Yet here he is, in Sochi. Adding “serious medal contender” to Miller’s plate makes the countdown to Sunday’s downhill in Rosa Khutor all the more exciting. Miller had the fastest time in practice yesterday on the 2.2-mile men’s downhill course.

“Unfortunately, they don’t give you medals for training runs,” Miller said. “If they did, I would be psyched. But it certainly doesn’t hurt to come out here and ski well the first run. I just have to keep trimming time.”

Miller appears genuinely rejuvenated and ready to rip it. He lost 20 pounds and shaved nanoseconds off his start gate-to-finish line time. He is eligible to compete in all five men’s events, and although his best slalom and giant-slalom days are behind him, it is conceivable he could triple in the same three events he nailed in Vancouver: super combined (gold), super-G (silver) and downhill (bronze).

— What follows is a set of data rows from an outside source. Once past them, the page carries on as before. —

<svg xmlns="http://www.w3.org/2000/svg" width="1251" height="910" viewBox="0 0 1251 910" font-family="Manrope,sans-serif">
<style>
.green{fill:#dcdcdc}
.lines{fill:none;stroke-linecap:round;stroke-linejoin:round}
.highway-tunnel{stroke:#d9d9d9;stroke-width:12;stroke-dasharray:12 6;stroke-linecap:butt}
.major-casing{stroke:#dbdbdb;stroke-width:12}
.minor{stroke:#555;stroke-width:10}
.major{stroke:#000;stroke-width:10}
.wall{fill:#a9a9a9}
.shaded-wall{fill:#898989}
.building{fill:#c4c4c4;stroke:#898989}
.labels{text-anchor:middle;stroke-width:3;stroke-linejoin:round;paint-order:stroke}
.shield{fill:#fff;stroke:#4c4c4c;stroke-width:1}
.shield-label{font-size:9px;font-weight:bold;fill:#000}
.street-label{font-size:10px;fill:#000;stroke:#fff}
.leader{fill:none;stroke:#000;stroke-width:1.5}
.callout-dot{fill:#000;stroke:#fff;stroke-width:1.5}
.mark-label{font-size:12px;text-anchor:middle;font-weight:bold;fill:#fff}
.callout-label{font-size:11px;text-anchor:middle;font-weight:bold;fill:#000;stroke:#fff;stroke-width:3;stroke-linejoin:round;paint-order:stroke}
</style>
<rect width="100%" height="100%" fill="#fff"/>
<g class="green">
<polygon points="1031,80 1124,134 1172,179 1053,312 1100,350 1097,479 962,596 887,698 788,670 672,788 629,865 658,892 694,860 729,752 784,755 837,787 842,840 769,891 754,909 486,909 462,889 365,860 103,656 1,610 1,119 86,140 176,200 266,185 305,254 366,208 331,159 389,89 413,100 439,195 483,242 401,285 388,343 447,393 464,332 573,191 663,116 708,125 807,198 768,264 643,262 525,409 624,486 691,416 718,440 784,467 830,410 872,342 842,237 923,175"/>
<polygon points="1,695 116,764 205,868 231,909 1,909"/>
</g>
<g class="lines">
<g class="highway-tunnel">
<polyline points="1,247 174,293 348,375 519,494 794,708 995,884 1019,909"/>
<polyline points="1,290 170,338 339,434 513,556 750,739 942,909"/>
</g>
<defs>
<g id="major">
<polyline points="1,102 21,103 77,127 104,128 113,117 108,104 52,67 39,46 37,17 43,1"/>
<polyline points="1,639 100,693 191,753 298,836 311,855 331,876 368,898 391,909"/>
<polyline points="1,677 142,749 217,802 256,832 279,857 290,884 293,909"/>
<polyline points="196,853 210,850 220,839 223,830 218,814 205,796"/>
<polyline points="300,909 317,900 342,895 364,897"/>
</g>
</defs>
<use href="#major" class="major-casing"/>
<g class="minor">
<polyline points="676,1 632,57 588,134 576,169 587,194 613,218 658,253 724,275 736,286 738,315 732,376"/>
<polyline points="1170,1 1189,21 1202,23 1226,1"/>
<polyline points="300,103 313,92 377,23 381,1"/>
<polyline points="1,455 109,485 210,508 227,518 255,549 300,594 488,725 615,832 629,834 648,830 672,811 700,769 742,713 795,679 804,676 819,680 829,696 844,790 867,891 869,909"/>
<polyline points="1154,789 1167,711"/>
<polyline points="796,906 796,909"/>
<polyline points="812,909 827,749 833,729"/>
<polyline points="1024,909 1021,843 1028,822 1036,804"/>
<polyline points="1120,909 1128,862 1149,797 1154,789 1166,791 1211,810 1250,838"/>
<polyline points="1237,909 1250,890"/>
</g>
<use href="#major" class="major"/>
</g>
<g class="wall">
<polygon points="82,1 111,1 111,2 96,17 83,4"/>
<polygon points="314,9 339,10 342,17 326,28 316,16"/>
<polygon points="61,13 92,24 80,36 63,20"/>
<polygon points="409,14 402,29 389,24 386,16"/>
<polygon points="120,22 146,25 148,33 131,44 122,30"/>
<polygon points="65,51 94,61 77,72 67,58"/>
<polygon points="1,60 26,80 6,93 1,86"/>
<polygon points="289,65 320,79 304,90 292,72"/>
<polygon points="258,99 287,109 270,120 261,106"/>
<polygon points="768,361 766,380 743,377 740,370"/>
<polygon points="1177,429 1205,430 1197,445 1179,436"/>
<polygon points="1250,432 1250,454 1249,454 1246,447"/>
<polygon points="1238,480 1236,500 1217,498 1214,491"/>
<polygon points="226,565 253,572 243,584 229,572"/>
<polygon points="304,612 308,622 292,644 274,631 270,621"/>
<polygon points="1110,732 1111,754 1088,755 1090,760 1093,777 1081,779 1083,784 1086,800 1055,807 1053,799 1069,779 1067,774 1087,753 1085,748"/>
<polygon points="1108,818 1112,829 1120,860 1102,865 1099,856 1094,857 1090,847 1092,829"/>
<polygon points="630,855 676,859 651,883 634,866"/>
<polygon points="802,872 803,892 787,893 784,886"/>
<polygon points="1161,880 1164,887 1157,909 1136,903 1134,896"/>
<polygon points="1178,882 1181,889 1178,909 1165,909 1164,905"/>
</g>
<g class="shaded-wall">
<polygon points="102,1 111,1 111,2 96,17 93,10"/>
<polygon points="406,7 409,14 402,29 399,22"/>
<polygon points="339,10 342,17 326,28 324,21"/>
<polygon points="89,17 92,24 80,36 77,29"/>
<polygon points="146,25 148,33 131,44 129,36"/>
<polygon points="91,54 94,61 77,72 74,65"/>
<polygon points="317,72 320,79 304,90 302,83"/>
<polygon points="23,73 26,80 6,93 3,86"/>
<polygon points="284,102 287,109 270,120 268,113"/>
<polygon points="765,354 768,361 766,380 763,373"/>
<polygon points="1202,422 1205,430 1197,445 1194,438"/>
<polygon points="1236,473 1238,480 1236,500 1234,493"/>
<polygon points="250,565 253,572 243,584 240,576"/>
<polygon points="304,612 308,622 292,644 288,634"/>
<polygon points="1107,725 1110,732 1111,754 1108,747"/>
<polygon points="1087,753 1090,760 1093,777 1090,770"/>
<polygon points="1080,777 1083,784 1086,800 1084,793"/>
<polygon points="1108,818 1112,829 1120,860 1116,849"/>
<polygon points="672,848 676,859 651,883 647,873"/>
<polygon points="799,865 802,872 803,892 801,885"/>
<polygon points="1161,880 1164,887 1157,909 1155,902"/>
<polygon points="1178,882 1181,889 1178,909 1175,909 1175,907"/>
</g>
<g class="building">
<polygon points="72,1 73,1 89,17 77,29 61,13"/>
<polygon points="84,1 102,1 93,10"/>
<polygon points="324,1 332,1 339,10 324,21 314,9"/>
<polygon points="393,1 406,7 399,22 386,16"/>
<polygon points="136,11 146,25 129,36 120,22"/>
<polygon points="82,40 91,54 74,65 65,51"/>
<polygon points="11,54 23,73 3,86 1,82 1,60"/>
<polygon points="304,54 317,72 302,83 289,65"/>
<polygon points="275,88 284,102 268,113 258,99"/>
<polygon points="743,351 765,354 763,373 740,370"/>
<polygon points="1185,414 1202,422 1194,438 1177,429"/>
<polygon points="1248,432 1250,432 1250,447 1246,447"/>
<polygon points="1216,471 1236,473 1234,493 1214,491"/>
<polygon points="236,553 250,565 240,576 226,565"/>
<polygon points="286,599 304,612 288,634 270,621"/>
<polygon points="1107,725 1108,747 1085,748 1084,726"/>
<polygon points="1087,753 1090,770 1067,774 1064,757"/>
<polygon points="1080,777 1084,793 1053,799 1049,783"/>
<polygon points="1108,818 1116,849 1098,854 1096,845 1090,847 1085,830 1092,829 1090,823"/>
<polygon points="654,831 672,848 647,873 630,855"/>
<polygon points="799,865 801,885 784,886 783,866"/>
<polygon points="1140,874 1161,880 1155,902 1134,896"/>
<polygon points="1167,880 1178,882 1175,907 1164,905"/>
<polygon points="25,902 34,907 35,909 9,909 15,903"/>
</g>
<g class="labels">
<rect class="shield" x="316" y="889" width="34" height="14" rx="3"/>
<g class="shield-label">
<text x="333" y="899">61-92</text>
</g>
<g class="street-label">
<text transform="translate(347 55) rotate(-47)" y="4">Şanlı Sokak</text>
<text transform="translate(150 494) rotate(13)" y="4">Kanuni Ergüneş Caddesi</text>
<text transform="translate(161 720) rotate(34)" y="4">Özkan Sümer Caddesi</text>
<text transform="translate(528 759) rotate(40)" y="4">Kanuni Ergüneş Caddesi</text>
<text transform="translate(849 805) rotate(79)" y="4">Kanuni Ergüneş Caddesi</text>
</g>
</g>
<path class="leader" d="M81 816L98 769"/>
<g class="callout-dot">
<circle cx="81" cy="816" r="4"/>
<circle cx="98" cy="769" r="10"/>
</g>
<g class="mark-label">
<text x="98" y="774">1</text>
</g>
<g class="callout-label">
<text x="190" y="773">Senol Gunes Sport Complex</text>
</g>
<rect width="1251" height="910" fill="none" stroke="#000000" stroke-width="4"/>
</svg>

“My skiing is generally pretty solid now,” he said. “I feel good. My fitness is good.”

More impressive than his return from injury, however, is how Miller has gone from snow pariah to ski-team ballast. He is a mentor for Mikaela Shiffrin, America’s 18-year-old rising star who recently tweeted that Miller was her skiing hero and inspiration.

“Bode is very cognizant of his stature and cognizant of the legacy he wants to leave,” said Luke Bodensteiner, executive vice president of the U.S. Ski and Snowboard Association. “And he’s got some unfinished business.”

With Miller, however, serenity is relative. His comeback is also fraught with heartbreak, legal fees and complications. He endured the death last year of his younger brother, Chelone, to a seizure. He has two children by two women and is now married to the mother of neither. He heads to Sochi coming off a custody battle over his young son.

He is, though, a fuller-formed Bode, which seemed obvious as he flipped his boy around on the couch. Miller has matured, yet refuses to give back the childlike innocence that has allowed him to keep dreaming big.

“My confidence is imaginary,” Miller said. “I had it since I was a baby. I just always thought I could do stuff I couldn’t do.”

He then glanced at his toddler son. “Like him,” Bode said. “He’ll try to do all kinds of (stuff) he can’t do.”